Diabetes is a chronic disease, affects our vessels and nerves especially our nerves in the feet if we have damage to our nerves, that takes away our feeling in your feet. Diabetes may also reduce blood flow to the feet, making it harder to heal an injury or resist infection. Because of these problems, you may not notice a foreign object in your shoe. As a result, you could develop a blister or a sore. This could lead to an infection or a non-healing wound that could put you at risk for an amputation.
What I have noticed in my clinical practice is most of the time physicians not paying attention to feet care, I believe many complications of diabetes can be prevented if we pay attention to these generation precautions regarding feet care.
Specialist Physician & Diabetologist at Canadian Specialist Hospital
In my clinic, it is very important, on each visit, to check their feet, always emphasize these general precautions.
Inspect your feet daily:
Check for cuts, blisters, redness, swelling, or nail problems. Call your doctor if you notice anything.
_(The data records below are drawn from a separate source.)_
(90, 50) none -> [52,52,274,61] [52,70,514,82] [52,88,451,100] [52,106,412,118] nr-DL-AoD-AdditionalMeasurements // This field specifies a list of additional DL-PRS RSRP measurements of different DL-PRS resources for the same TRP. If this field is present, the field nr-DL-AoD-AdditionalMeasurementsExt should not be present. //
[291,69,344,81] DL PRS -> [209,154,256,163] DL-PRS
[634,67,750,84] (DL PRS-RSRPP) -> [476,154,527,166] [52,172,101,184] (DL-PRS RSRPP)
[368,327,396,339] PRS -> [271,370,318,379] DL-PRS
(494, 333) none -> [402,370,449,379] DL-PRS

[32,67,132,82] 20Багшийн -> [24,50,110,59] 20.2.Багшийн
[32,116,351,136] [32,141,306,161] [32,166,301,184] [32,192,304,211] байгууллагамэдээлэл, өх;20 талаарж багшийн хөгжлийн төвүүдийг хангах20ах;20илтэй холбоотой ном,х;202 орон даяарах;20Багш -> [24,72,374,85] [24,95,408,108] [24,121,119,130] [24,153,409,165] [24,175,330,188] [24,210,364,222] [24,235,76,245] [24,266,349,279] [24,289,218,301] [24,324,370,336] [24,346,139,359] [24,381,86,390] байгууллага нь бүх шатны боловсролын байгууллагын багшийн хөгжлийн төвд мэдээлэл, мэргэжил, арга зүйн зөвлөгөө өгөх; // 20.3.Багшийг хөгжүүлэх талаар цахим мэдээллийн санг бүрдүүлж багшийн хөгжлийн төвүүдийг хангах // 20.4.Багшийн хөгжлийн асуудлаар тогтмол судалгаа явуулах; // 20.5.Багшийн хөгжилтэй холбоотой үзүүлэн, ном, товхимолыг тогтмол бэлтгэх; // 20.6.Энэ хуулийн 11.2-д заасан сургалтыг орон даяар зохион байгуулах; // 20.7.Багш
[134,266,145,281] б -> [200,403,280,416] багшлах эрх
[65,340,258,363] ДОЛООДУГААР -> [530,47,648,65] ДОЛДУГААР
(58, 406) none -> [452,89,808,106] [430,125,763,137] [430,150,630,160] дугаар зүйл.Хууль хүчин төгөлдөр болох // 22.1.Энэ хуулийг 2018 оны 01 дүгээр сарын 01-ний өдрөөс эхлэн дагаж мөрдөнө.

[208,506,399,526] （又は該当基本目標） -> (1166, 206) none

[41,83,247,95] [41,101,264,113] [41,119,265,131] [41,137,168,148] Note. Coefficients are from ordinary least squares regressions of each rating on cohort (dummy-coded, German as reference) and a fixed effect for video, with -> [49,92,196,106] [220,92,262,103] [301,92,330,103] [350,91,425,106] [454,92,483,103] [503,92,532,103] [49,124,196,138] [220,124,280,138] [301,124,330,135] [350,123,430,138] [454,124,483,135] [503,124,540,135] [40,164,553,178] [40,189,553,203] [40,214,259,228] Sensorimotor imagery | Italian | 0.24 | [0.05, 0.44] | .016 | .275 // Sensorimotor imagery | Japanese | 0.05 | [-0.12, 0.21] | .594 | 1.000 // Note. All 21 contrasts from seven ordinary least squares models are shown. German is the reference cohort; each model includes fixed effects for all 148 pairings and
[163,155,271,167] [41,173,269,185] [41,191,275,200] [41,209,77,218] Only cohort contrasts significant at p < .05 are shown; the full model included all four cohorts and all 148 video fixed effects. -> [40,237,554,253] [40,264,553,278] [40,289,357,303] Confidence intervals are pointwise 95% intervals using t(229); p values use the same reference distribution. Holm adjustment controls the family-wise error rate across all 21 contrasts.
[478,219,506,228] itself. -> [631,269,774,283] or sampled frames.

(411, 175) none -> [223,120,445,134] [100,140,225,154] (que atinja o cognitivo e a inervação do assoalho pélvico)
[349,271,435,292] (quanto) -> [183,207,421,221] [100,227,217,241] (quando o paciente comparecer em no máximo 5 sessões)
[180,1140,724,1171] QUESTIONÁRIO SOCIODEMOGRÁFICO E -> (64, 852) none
Bathe feet in lukewarm, never hot, water:
Keep your feet clean by washing them daily. Use only lukewarm water—the temperature you would use on a newborn baby.
Be gentle when bathing your feet:
Wash them using a soft washcloth or sponge. Dry by blotting or patting and carefully dry between the toes.
Moisturize your feet but not between your toes:
Use a moisturizer daily to keep dry skin from itching or cracking. But don’t moisturize between the toes—that could encourage a fungal infection.
Cut nails carefully:
Cut them straight across and file the edges. Don’t cut nails too short, as this could lead to ingrown toenails. If you have concerns about your nails, consult your doctor.
Never treat corns or calluses yourself:
No “bathroom surgery” or medicated pads. Visit your doctor for appropriate treatment.
Use clean & dry socks
Wear clean, dry socks. Try cotton socks Change them daily.
Consider socks made specifically for patients living with diabetes:
These socks have extra cushioning, do not have elastic tops, are higher than the ankle, and are made from fibers that wick moisture away from the skin.
Wear socks to bed:
If your feet get cold at night, wear socks. Never use a heating pad or a hot water bottle.
Shake out your shoes and feel the inside before wearing:
Remember, your feet may not be able to feel a pebble or other foreign object, so always inspect your shoes before putting them on.
Keep your feet warm and dry:
Don’t let your feet get wet in snow or rain. Wear warm socks and shoes in winter.
Never walk barefoot:
Not even at home! Always wear shoes or slippers. You could step on something and get a scratch or cut.
Take care of your diabetes:
Keep your blood sugar levels under control.